Advertisement

Street Vendors--In Between a Rock and a Hard Place

Share
Times Staff Writer

Francisco Flores stood next to the Christmas cards and cockroach poison he was selling on a sidewalk near downtown Los Angeles.

“I’d love to have a job,” the 25-year-old native of El Salvador said. But he said that as an illegal alien who does not qualify for amnesty, he cannot work legally.

“I can’t sit with my arms crossed,” Flores said, “or I won’t have money to pay my rent or to eat.”

Advertisement

Street vending is against the law in Los Angeles, and the vendors, who number an estimated 2,000 in the city, have increasingly angered merchants on thoroughfares such as Olvera Street and Broadway, where many sell their wares.

At Clifton’s Cafeteria, a Broadway fixture since 1933, manager John Lennon said, “I don’t think it’s fair for somebody to do business on the street while everybody else has to get licenses and pay taxes.”

On Olvera Street, where priests last summer proclaimed the area around Our Lady Queen of Angels Church a “safe zone” for vendors to protect them from arrest, merchants say their businesses have suffered from the competition.

“People are torn because there’s a philosophical good being done,” said Vivien Bonzo, head of the merchants’ group there. “But charity should happen in a way that does not affect others.”

Eludes Solution

The dispute, along with more than 1,500 arrests for street vending in the downtown area alone since early 1987, has been a problem that seemed to elude solution.

However, in recent weeks the city has held hearings and other meetings in an effort to solve it.
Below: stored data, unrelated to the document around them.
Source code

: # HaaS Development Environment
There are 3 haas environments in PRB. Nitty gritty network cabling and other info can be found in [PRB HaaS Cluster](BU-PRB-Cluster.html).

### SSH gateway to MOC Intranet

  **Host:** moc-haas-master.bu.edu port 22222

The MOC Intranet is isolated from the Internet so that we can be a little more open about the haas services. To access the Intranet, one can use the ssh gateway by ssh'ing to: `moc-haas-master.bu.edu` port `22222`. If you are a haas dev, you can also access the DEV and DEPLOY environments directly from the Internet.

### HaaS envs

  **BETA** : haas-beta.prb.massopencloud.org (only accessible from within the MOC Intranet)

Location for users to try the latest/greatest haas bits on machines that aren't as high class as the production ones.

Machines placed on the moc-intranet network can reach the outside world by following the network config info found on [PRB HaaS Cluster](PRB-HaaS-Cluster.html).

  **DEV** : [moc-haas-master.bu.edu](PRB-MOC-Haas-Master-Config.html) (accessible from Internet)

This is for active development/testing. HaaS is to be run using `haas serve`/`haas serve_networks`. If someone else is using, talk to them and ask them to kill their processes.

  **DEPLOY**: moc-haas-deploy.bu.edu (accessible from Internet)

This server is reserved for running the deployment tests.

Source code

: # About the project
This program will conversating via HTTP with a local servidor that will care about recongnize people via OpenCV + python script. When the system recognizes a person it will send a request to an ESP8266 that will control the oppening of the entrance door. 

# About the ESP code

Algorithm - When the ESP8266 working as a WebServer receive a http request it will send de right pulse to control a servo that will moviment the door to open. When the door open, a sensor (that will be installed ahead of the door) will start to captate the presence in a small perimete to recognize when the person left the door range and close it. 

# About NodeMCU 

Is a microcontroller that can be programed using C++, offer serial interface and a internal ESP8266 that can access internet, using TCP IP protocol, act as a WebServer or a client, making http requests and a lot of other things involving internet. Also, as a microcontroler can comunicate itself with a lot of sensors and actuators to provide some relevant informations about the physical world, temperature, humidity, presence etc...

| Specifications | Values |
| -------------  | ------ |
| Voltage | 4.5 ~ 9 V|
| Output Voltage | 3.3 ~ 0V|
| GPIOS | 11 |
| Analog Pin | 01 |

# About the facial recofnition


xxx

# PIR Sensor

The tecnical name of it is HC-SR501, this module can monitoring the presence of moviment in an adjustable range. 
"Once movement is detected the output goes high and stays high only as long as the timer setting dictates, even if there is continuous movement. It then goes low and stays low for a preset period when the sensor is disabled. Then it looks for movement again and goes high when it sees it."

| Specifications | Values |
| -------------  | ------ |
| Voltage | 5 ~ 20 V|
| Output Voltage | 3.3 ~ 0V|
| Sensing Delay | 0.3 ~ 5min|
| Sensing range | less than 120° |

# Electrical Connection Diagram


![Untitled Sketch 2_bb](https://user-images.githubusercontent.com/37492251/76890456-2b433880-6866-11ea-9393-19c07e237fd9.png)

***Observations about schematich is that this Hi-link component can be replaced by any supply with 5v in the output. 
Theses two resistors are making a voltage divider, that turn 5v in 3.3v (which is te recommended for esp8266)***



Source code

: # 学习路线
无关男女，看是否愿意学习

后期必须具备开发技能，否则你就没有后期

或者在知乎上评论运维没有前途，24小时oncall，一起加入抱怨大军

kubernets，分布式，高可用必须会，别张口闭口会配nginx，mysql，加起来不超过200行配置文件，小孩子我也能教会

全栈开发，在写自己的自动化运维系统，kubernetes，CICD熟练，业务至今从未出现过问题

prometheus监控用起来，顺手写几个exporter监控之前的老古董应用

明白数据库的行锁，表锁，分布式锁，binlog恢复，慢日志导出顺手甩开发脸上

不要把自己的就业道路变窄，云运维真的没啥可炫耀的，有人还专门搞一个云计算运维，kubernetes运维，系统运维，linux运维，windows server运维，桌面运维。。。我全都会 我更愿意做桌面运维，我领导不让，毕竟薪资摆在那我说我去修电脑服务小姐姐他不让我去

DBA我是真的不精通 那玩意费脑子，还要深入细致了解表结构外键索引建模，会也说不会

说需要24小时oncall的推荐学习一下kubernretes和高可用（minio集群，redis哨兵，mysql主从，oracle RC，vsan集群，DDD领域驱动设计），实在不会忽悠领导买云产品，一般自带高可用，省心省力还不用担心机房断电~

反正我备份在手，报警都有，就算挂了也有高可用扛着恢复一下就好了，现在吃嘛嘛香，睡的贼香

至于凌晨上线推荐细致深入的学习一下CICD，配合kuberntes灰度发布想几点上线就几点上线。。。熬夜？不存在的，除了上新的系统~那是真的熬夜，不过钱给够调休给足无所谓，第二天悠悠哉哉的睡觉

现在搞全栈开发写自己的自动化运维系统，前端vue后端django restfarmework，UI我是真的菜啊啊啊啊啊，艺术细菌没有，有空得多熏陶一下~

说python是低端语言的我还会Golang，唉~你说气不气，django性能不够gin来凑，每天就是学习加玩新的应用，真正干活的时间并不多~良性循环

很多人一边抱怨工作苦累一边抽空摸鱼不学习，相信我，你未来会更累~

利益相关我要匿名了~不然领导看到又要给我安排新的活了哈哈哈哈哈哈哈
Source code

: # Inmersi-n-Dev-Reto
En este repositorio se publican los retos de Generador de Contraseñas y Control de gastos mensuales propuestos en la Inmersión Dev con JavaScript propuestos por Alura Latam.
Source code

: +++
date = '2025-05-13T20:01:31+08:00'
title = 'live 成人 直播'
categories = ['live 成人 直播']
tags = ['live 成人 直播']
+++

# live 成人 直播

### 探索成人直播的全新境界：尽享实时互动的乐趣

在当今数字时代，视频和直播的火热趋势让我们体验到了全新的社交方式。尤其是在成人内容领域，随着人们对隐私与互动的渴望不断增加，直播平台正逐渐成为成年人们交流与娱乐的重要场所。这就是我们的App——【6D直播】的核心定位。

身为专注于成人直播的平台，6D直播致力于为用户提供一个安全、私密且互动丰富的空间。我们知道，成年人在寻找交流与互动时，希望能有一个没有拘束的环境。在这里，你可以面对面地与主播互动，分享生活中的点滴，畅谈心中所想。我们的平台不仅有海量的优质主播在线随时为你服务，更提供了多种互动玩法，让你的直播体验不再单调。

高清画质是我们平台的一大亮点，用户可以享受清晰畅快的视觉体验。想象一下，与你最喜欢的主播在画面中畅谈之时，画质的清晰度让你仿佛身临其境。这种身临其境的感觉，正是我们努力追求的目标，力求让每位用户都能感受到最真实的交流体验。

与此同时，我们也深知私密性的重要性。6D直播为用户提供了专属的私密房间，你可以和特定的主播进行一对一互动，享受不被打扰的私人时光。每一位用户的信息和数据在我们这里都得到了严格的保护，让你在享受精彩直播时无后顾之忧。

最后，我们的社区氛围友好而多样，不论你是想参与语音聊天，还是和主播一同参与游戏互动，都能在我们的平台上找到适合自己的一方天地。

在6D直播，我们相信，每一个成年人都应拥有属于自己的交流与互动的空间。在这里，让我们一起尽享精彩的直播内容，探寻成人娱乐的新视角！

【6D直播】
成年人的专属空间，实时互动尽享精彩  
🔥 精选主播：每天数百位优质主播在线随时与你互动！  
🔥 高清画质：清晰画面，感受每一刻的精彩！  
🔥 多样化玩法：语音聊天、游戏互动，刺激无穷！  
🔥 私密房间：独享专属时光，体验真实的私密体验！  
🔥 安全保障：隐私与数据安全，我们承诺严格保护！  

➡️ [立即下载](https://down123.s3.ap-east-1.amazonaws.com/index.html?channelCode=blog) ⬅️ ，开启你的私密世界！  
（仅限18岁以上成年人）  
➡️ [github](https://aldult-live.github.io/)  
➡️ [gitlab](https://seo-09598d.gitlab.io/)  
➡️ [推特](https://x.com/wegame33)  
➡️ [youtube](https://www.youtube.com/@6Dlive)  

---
Deputy Mayor Grace Davis said a change in the city ordinance is likely “within six months,” with vendors permitted but regulated. “I think the city needs to look at this,” Davis said this week.

Advertisement

A spokesman for Councilman Mike Woo said he is considering proposing the change to the City Council.

In late November, the Los Angeles Police Commission and the Board of Public Works held a special joint hearing, attended by merchants, vendors, police and advocates for Central American refugees, who are believed to compose the majority of the vendors.

Last week, the issue was discussed further at a City Hall meeting held by Davis and attended by Talcott, police officials and members of the Mayor’s Advisory Committee on Central American Refugees.

“We’re trying to strike a balance between the two groups,” said Police Commission President Robert Talcott.

“Right now the law says there can be no street vending,” Davis said, “but my feeling is these people have no alternative.”

Many of the aliens cannot get jobs legally, refugee advocates say, because to qualify for amnesty, an alien must have been living here before 1982. Most of the Central Americans came later.167772161 “So what we’re seeing in the streets in Central Los Angeles is a dramatic increase in street vending,” said Madeline Janis, an attorney who volunteers her time to help the vendors.

Advertisement

“The Los Angeles regulations are outdated and not appropriate to cope with the present situation,” said Raiko Habe, a USC assistant professor of urban and regional planning who has done a study of street vending laws and practices in 30 U.S. cities.

Cities have a better chance at controlling street vendors if they permit them, she said. “Prohibition is totally unrealistic, considering how many people are doing it anyway.”

Cities such as Baltimore, Honolulu and Washington provide controls through licensing, or regulating the times, locations and merchandise that can be sold on the street, Habe said.

The vendors, meanwhile, have formed a group called the Assn. of Ambulatory Street Vendors, of which Flores is a leader. About 200 vendors are members, he said, and about 60 come to biweekly meetings held at the Central American Refugee Center, which supports their efforts.

The vendor group is trying to press for changes in the law that would legalize street selling. They are also fighting what Flores calls “problems with repression,” meaning arrests and police behavior.

Janis said refugee advocates have heard several examples of “aggressively harsh enforcement,” such as confiscation of goods, strip searches or use of racial slurs.

Advertisement

“We asked for specifics,” said Los Angeles Police Capt. Jerry W. Conner, commanding officer for the Central Division. “No one had any specifics.”

Merchandise is confiscated for evidence in misdemeanor arrests for vending, Conner said, and he noted, “That’s not misconduct.”

Conner said vending is not a high priority problem in his division, citing the presence of homeless people and motor vehicle thefts as larger problems. His officers respond to street vending, he said, only when merchants complain, when sidewalk traffic is impeded or when vendors are selling bootleg cassette tapes.

“We don’t devote a lot of resources to the vendors,” he said, noting that one to six officers might be assigned to it on a given day. “Vending really is a non-issue.”

Advocates for the vendors, however, maintain that any such law enforcement is misplaced. “This is not a criminal justice problem,” Janis said, “It is a business regulation problem.”